35

-Caden już śpi, tak wcześnie wróciłeś? - pytam Bena wchodząc wieczorem do pokoju, od kilku dni praktycznie nie odpoczywa, ciągle praca i praca, dwa dni temu wrócił na noc na trzy godziny i zaraz musiał iść znowu.

-tak, oczywiście miałem do piątej rano ale Mateo powiedział że mnie zastąpi, bo on ma wolne dwa dni i wie że Cristiano specjalnie mi to robi, normalnie bym się nie zgodził i pracował jak kiedyś, lubiłem to ale teraz niech ten włoski złamas się pierdoli

-idź spać, wczoraj wogóle udało ci się zasnąć?

-po trzecim papierosie tak, spałem sześć godzin więc dla mnie norma, łaskawy ten Cristiano, jestem wypoczęty

-napewno?

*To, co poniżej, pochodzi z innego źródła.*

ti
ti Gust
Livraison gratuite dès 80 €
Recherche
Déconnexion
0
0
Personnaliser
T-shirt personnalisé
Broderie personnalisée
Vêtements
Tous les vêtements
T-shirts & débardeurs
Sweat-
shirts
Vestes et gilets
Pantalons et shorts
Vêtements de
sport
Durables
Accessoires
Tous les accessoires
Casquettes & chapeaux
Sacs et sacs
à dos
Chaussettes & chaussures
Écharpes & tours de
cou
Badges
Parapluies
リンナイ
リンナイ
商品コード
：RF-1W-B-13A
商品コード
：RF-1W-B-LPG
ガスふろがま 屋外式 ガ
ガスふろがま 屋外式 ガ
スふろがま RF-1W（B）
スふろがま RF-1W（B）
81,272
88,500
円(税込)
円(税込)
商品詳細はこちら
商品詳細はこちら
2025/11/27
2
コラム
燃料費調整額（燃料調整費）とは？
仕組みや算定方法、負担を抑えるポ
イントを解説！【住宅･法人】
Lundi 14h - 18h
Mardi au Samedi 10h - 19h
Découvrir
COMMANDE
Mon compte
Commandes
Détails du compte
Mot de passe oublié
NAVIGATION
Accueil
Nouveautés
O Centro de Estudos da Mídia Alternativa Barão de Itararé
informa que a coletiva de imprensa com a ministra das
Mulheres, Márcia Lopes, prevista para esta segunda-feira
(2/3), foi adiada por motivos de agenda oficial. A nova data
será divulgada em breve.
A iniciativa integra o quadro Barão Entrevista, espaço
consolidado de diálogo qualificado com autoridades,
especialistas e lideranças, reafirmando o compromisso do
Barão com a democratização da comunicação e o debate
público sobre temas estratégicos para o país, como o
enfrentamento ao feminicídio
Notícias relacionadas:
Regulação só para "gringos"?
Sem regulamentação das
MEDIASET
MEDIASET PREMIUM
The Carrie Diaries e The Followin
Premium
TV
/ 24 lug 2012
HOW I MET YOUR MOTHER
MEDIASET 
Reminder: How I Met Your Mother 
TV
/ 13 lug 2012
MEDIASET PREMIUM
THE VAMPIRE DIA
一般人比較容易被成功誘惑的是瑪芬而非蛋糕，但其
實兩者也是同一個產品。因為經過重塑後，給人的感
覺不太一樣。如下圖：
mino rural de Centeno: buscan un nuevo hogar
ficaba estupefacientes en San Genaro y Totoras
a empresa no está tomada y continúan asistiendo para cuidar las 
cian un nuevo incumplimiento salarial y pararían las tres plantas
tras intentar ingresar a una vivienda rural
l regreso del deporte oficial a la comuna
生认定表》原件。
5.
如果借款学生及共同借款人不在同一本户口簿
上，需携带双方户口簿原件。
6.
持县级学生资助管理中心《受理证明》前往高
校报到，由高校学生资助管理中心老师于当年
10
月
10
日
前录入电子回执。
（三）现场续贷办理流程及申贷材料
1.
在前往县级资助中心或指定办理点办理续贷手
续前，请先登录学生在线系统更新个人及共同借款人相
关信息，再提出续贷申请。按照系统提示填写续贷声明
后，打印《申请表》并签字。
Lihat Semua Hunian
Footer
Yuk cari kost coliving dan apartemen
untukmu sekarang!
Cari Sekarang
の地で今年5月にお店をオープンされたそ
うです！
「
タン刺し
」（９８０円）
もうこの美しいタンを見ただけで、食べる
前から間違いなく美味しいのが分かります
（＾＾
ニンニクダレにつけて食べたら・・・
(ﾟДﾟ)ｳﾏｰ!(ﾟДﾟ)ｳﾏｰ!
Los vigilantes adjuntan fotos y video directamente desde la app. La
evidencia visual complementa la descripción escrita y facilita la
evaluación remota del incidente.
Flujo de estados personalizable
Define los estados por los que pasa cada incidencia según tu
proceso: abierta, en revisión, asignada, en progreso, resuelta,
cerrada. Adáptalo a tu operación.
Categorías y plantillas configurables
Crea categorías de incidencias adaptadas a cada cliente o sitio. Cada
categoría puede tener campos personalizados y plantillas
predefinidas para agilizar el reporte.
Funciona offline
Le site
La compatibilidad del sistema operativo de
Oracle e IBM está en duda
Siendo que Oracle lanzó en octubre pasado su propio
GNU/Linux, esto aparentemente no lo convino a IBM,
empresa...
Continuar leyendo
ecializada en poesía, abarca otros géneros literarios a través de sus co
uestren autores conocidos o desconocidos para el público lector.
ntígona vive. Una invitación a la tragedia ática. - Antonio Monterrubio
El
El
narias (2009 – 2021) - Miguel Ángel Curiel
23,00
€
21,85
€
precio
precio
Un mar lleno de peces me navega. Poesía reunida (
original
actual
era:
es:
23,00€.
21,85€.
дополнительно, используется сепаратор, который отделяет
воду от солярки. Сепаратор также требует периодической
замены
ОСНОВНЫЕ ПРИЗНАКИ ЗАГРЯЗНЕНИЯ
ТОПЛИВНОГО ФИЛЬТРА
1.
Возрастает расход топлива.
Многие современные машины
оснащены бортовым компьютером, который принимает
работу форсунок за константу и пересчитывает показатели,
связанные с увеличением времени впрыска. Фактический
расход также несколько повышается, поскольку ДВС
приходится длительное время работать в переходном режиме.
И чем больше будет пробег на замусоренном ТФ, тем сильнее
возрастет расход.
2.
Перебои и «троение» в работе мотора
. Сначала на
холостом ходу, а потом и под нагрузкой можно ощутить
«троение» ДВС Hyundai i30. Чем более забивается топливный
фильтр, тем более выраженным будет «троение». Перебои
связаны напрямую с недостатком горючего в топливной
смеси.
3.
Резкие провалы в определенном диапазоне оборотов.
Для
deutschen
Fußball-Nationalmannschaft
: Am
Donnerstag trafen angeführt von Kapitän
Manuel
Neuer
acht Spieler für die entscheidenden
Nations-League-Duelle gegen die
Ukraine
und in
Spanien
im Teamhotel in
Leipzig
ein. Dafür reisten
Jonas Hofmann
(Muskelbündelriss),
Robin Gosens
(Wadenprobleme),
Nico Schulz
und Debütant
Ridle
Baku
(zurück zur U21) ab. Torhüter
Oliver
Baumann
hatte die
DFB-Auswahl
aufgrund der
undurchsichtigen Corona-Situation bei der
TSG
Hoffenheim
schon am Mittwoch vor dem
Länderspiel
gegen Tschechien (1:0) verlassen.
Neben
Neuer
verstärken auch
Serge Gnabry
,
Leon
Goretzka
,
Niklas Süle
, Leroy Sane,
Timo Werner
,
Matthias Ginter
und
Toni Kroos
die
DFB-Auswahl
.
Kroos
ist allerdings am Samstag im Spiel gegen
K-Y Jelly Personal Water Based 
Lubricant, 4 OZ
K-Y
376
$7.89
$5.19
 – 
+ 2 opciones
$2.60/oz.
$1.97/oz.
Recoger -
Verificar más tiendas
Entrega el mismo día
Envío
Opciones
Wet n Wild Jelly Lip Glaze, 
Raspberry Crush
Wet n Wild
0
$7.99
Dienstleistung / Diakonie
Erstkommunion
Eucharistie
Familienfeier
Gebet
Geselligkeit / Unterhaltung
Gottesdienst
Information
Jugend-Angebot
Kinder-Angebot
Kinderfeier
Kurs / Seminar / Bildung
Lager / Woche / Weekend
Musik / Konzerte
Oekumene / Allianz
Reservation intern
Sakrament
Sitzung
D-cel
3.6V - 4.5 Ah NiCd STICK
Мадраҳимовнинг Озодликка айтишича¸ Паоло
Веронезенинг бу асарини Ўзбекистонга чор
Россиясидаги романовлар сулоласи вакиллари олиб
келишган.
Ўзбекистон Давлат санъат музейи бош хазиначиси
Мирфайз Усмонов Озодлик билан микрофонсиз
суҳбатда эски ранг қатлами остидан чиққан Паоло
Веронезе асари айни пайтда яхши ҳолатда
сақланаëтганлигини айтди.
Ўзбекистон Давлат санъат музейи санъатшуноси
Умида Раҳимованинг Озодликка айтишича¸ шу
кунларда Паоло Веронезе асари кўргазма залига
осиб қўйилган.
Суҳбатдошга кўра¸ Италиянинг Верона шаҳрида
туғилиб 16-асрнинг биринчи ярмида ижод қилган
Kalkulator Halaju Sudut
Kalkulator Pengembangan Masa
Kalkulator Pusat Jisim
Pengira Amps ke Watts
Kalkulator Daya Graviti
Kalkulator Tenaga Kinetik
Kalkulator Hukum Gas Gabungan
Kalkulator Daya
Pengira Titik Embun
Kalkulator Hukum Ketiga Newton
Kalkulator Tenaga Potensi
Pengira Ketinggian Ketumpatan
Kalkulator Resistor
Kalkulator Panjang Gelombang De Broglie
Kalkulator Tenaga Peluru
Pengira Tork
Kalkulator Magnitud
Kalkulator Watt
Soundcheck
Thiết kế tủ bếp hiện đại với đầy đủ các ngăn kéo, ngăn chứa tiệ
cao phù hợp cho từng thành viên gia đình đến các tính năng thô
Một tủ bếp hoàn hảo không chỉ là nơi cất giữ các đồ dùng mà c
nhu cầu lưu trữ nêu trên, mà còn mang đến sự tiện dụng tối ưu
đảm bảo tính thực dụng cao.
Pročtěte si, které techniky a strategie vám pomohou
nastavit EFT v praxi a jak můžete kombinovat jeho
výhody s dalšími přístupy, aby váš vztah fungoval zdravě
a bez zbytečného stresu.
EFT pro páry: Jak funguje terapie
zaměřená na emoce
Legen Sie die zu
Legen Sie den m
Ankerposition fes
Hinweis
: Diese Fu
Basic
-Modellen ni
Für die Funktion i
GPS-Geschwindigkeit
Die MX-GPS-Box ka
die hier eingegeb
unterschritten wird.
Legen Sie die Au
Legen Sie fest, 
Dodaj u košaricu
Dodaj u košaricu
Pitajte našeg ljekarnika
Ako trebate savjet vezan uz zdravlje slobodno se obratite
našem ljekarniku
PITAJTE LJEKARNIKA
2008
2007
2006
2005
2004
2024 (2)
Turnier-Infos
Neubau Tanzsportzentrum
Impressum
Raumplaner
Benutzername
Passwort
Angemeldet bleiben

Nie chcesz odespać wcześniejszych nocek?

-nie, przyzwyczaiłem się już, zresztą Mateo powiedział że zajmie jutro moją zmianę więc mam wolne, jemu też się nie podoba to jak szef nas traktuje - ściąga koszulkę i kieruje się do drzwi łazienki, by zapewne wziąć prysznic

-Ben, może to nie jest moment na to ale, podobasz mi się - mówię to i przygryzam wargę, chłopak się zatrzymuje i w sekundę znajduje się przy mnie, jego ręka nie wiem kiedy ląduje na moje plecy tak bym delikatnie oparła się o ścianę, a sam przybliża się tak że gdy biorę głębszy wdech dotykam jego klatki swoją, pochyla się i przez grzywkę, która mu opadła na czoło i lekko zasłania oczy patrzę mu w nie, zatapiając się w błękitnym kolorze.

-to ja chce przygryzać twoje usta - mówi patrząc teraz na nie, a ja zdaje sobie sprawę że znowu to robiłam.

-dlaczego jeszcze tego nie robisz?

-czekam - wyznaje i znowu wraca wzrokiem do mojego.

-na co? - gdy oblizuje usta myślę że zaraz pierdolne z tego jak ten moment jest seksowny.

-aż zrobisz pierwszy krok

-już powiedziałam że mi się podobasz - chłopak się uśmiecha ale wiem że nie chodzi mu o to.
Kładę rękę na jego policzku i przybliżam się do niego, jego usta są miękkie i naprawdę spore, dolna warga jest idealna w sumie co ja pierdole obie są idealne, ale ssanie tej dolnej to jedno z najlepszych rzeczy jakie są. Zrobił to co chciał, przygryzać moje usta dając mi więcej rozkoszy i tego pieprzonego podniecenie w brzuchu, jeśli tak się nazywa to uczucie które jest gdy Ben jest tak blisko.

-muszę się wykąpać mała, ale później, możemy się przytulać i całować jeśli będziesz chciała - szczerze, nie takich słów się spodziewałam, po tym jak się od siebie odsuneliśmy, patrzę na niego jak idzie do łazienki.

-nie myśl że nie chce niczego więcej, poprostu nie chce cię skrzywdzić Maddie - przełykam głośno ślinę gdy drzwi łazienki się zamykają.
Cieszę się że mu powiedziałam, no i że mnie pocałował, może cieszę się jak nastolatka, którą w sumie jestem ale czuję się jakbym odkrywała z nim uczucia podniecenia na nowo.